In one line: An Explanation of Benefits (EOB) explains how the insurer processed a claim. It is not a bill — it tells the biller what to post, what to write off, and what to collect from the patient.
EOB vs. ERA vs. the patient’s bill
Three documents get confused constantly:
- EOB — the paper/PDF statement sent to the provider (and a version to the patient) explaining the claim decision.
- ERA — Electronic Remittance Advice, the electronic version of the EOB (HIPAA 835 format) that posts automatically into billing software.
- Patient statement / bill — what the provider sends the patient afterward, based on the “patient responsibility” figure from the EOB.
Every term here is in the glossary.
The fields on an EOB, decoded
| Field | What it means |
|---|---|
| Billed / Charged amount | What the provider charged for the service. |
| Allowed amount | The maximum the plan recognizes for that service under its fee schedule or contract. |
| Contractual adjustment / write-off | The difference between billed and allowed that an in-network provider agrees not to charge the patient. |
| Paid amount | What the insurer actually paid the provider. |
| Deductible / Copay / Coinsurance | The portions applied to patient cost-sharing. |
| Patient responsibility | The total the patient owes — this becomes their bill. |
| Remark / reason codes (CARC/RARC) | Codes explaining any reduction or denial. |
How a biller actually uses it
- Post the payment — record what the insurer paid against the claim.
- Post the adjustment — write off the contractual difference (in-network).
- Bill the patient — for the deductible, copay, or coinsurance shown.
- Work the denials — if a line was reduced or denied, read the reason code and decide whether to correct and resubmit or appeal.
The math, with a quick example
Provider bills $200. Plan’s allowed amount is $120. The patient has met their deductible and has 20% coinsurance.
- Contractual write-off: $200 − $120 = $80 (in-network, not billed to patient)

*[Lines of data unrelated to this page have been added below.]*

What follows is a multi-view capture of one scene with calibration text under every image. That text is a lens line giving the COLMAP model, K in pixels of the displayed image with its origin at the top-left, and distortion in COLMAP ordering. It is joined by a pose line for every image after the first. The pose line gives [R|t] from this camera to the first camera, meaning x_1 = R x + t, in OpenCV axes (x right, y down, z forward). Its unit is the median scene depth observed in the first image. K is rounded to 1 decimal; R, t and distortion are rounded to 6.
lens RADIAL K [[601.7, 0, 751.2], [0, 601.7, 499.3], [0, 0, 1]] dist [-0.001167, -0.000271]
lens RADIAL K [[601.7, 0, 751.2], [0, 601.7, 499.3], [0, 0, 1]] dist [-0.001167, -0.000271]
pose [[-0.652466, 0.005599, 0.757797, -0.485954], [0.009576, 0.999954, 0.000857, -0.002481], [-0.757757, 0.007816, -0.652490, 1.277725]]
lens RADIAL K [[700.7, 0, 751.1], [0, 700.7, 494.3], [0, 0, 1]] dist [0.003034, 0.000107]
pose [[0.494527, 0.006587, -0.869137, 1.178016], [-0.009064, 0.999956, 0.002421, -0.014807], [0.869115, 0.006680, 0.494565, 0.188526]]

- Patient coinsurance: 20% of $120 = $24
- Insurer pays: $120 − $24 = $96
So the biller posts $96 paid, writes off $80, and bills the patient $24. Getting this right is the difference between a clean book and lost revenue.
Frequently asked questions
Is an EOB a bill?
No. An EOB explains how the insurer processed a claim. The actual bill comes from the provider afterward, based on the patient-responsibility amount on the EOB.
What is the difference between an EOB and an ERA?
They contain the same information. The EOB is the human-readable statement; the ERA is its electronic version (HIPAA 835) that posts automatically into billing software.
What is the allowed amount on an EOB?
The maximum the insurance plan recognizes for a service under its fee schedule or contract. The provider writes off the difference between the billed and allowed amounts when in-network.
What are CARC and RARC codes?
Claim Adjustment Reason Codes and Remittance Advice Remark Codes — standardized codes on the EOB/ERA that explain why a charge was reduced, adjusted, or denied.